● **Task goal**:
Repeat everything in the listing below. Keep each line exact.

● **Listed entries**:
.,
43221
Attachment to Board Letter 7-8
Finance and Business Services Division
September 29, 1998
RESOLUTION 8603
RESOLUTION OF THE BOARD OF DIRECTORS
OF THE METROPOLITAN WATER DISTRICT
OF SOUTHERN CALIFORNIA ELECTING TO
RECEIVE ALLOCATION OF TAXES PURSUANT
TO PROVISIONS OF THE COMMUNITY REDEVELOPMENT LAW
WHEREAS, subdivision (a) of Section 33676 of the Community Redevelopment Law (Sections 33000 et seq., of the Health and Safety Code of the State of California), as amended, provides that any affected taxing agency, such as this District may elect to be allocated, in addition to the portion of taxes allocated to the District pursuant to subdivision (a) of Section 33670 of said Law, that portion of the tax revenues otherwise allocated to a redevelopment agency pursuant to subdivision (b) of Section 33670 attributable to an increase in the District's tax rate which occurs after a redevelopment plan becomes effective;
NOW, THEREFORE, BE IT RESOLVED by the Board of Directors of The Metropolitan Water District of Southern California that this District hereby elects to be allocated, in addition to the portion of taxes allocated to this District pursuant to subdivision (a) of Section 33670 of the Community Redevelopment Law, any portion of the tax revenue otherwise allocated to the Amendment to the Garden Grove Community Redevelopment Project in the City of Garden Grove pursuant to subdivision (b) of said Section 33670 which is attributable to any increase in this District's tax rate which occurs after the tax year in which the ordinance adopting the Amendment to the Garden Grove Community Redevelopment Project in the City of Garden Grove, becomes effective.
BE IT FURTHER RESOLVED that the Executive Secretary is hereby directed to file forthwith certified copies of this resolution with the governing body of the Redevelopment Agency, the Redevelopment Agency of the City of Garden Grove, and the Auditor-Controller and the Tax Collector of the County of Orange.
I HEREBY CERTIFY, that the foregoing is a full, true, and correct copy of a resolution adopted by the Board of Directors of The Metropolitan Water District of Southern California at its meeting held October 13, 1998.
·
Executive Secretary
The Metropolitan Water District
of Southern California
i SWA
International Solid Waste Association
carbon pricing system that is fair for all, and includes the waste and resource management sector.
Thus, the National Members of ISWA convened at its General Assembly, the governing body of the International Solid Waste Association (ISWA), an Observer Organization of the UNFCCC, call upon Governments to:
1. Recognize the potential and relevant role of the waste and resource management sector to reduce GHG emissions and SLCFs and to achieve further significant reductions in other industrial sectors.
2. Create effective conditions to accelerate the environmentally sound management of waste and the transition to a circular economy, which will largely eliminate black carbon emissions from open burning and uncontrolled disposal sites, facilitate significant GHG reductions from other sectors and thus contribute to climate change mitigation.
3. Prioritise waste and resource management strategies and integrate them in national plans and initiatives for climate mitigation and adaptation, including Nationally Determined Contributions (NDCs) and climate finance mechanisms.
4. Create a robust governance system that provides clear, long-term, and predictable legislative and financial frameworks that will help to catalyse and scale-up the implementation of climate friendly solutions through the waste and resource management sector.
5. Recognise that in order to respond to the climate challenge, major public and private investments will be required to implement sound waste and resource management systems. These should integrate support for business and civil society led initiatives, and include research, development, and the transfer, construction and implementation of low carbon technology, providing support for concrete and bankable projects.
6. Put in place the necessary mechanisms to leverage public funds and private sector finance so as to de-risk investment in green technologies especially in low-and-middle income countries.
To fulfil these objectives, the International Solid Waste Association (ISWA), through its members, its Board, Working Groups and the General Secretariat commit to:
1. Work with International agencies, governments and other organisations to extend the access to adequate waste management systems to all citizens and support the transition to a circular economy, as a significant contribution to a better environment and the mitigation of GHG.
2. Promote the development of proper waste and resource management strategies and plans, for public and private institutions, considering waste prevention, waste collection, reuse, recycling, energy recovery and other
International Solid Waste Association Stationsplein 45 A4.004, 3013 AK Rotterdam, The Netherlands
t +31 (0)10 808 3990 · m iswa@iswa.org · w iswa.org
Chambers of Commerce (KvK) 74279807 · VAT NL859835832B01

● **Solution for this exercise**:
.,
43221
Attachment to Board Letter 7-8
Finance and Business Services Division
September 29, 1998
RESOLUTION 8603
RESOLUTION OF THE BOARD OF DIRECTORS
OF THE METROPOLITAN WATER DISTRICT
OF SOUTHERN CALIFORNIA ELECTING TO
RECEIVE ALLOCATION OF TAXES PURSUANT
TO PROVISIONS OF THE COMMUNITY REDEVELOPMENT LAW
WHEREAS, subdivision (a) of Section 33676 of the Community Redevelopment Law (Sections 33000 et seq., of the Health and Safety Code of the State of California), as amended, provides that any affected taxing agency, such as this District may elect to be allocated, in addition to the portion of taxes allocated to the District pursuant to subdivision (a) of Section 33670 of said Law, that portion of the tax revenues otherwise allocated to a redevelopment agency pursuant to subdivision (b) of Section 33670 attributable to an increase in the District's tax rate which occurs after a redevelopment plan becomes effective;
NOW, THEREFORE, BE IT RESOLVED by the Board of Directors of The Metropolitan Water District of Southern California that this District hereby elects to be allocated, in addition to the portion of taxes allocated to this District pursuant to subdivision (a) of Section 33670 of the Community Redevelopment Law, any portion of the tax revenue otherwise allocated to the Amendment to the Garden Grove Community Redevelopment Project in the City of Garden Grove pursuant to subdivision (b) of said Section 33670 which is attributable to any increase in this District's tax rate which occurs after the tax year in which the ordinance adopting the Amendment to the Garden Grove Community Redevelopment Project in the City of Garden Grove, becomes effective.
BE IT FURTHER RESOLVED that the Executive Secretary is hereby directed to file forthwith certified copies of this resolution with the governing body of the Redevelopment Agency, the Redevelopment Agency of the City of Garden Grove, and the Auditor-Controller and the Tax Collector of the County of Orange.
I HEREBY CERTIFY, that the foregoing is a full, true, and correct copy of a resolution adopted by the Board of Directors of The Metropolitan Water District of Southern California at its meeting held October 13, 1998.
·
Executive Secretary
The Metropolitan Water District
of Southern California
i SWA
International Solid Waste Association
carbon pricing system that is fair for all, and includes the waste and resource management sector.
Thus, the National Members of ISWA convened at its General Assembly, the governing body of the International Solid Waste Association (ISWA), an Observer Organization of the UNFCCC, call upon Governments to:
1. Recognize the potential and relevant role of the waste and resource management sector to reduce GHG emissions and SLCFs and to achieve further significant reductions in other industrial sectors.
2. Create effective conditions to accelerate the environmentally sound management of waste and the transition to a circular economy, which will largely eliminate black carbon emissions from open burning and uncontrolled disposal sites, facilitate significant GHG reductions from other sectors and thus contribute to climate change mitigation.
3. Prioritise waste and resource management strategies and integrate them in national plans and initiatives for climate mitigation and adaptation, including Nationally Determined Contributions (NDCs) and climate finance mechanisms.
4. Create a robust governance system that provides clear, long-term, and predictable legislative and financial frameworks that will help to catalyse and scale-up the implementation of climate friendly solutions through the waste and resource management sector.
5. Recognise that in order to respond to the climate challenge, major public and private investments will be required to implement sound waste and resource management systems. These should integrate support for business and civil society led initiatives, and include research, development, and the transfer, construction and implementation of low carbon technology, providing support for concrete and bankable projects.
6. Put in place the necessary mechanisms to leverage public funds and private sector finance so as to de-risk investment in green technologies especially in low-and-middle income countries.
To fulfil these objectives, the International Solid Waste Association (ISWA), through its members, its Board, Working Groups and the General Secretariat commit to:
1. Work with International agencies, governments and other organisations to extend the access to adequate waste management systems to all citizens and support the transition to a circular economy, as a significant contribution to a better environment and the mitigation of GHG.
2. Promote the development of proper waste and resource management strategies and plans, for public and private institutions, considering waste prevention, waste collection, reuse, recycling, energy recovery and other
International Solid Waste Association Stationsplein 45 A4.004, 3013 AK Rotterdam, The Netherlands
t +31 (0)10 808 3990 · m iswa@iswa.org · w iswa.org
Chambers of Commerce (KvK) 74279807 · VAT NL859835832B01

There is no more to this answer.